TO DO. Each line at or after the one containing "wire [2:0] F2;" should be transcribed exactly, up to and including the final line of the data.

MATERIAL PROVIDED.

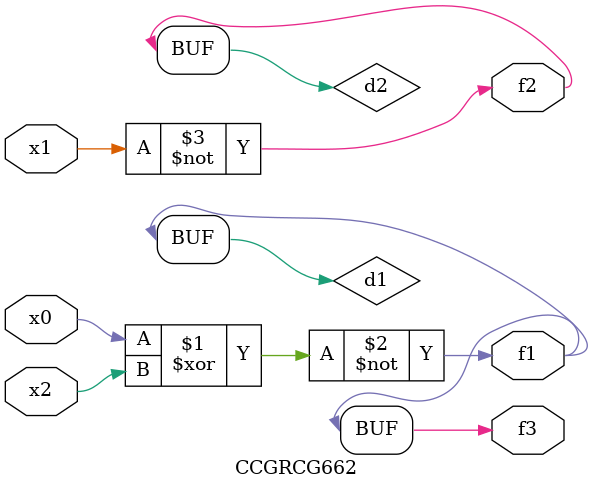
<source format=v>
module CCGRCG662(
	input x0, x1, x2,
	output f1, f2, f3
);

	wire d1, d2, d3;

	xnor (d1, x0, x2);
	nand (d2, x1);
	nor (d3, x1, x2);
	assign f1 = d1;
	assign f2 = d2;
	assign f3 = d1;
endmodule

</source>
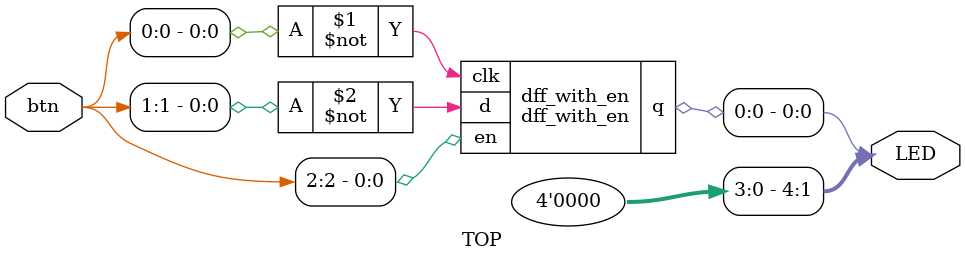
<source format=v>
module dff_with_en
(
    input       clk,
    input       en,
    input       d,
    output reg  q
);

    always @ (posedge clk)
        if (en)
            q <= d;
 
endmodule


module TOP
(
    
    input  [ 2:0] btn,     // Замените на соответствующие входные сигналы кнопок на вашей плате
    output [ 4:0] LED     // Замените на соответствующие выходные сигналы светодиодов на вашей плате
);

    assign LED[4:1] = 4'b0;

    dff_with_en dff_with_en
    (
        .clk   ( ~btn[0] ),
        .en   ( btn[2] ),
        .d   (  ~btn[1] ),
        .q   (  LED[0] )
    );
endmodule

</source>
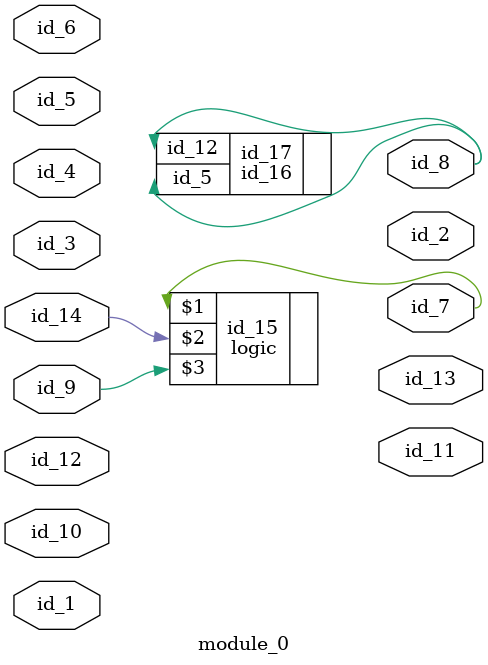
<source format=v>
module module_0 (
    id_1,
    id_2,
    id_3,
    id_4,
    id_5,
    id_6,
    id_7,
    id_8,
    id_9,
    id_10,
    id_11,
    id_12,
    id_13,
    id_14
);
  input id_14;
  output id_13;
  input id_12;
  output id_11;
  input id_10;
  input id_9;
  output id_8;
  output id_7;
  input id_6;
  input id_5;
  input id_4;
  input id_3;
  output id_2;
  input id_1;
  logic id_15 (
      id_7,
      id_14,
      id_9
  );
  id_16 id_17 (
      .id_12(id_8),
      .id_5 (id_8)
  );
  id_18 id_19 (
      .id_15(1'b0),
      .id_12(id_3),
      .id_12(id_9[1]),
      .id_13(1'b0)
  );
endmodule

</source>
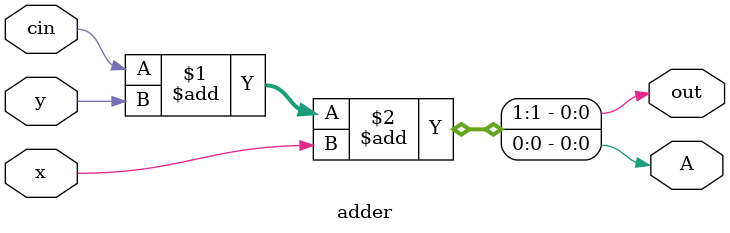
<source format=v>
module adder(input x, input y, input cin, output A, output out);
 //start code
assign {out,A} =  cin + y + x;
  //end of code
endmodule //end of module
</source>
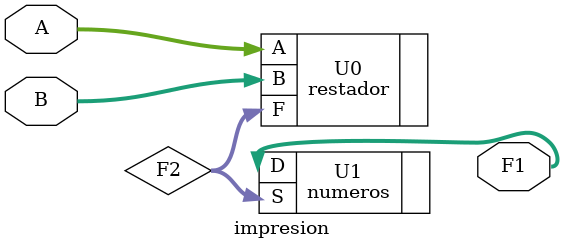
<source format=v>
module impresion(
    input [2:0] A, B,
	output [6:0] F1
);
// DECLARACIÓN DE VARIABLES
wire [2:0] F2;

restador U0(
	.A(A), 
	.B(B),	
	.F(F2)     // variables tipo wire
);

numeros U1(
	.S(F2), 	
	.D(F1)     // variables tipo wire
);

// ==========================
// DESCRIPCIÓN DEL CIRCUITO


endmodule 
</source>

TASK SOLUTION.
wire [2:0] F2;

restador U0(
	.A(A), 
	.B(B),	
	.F(F2)     // variables tipo wire
);

numeros U1(
	.S(F2), 	
	.D(F1)     // variables tipo wire
);

// ==========================
// DESCRIPCIÓN DEL CIRCUITO


endmodule 
</source>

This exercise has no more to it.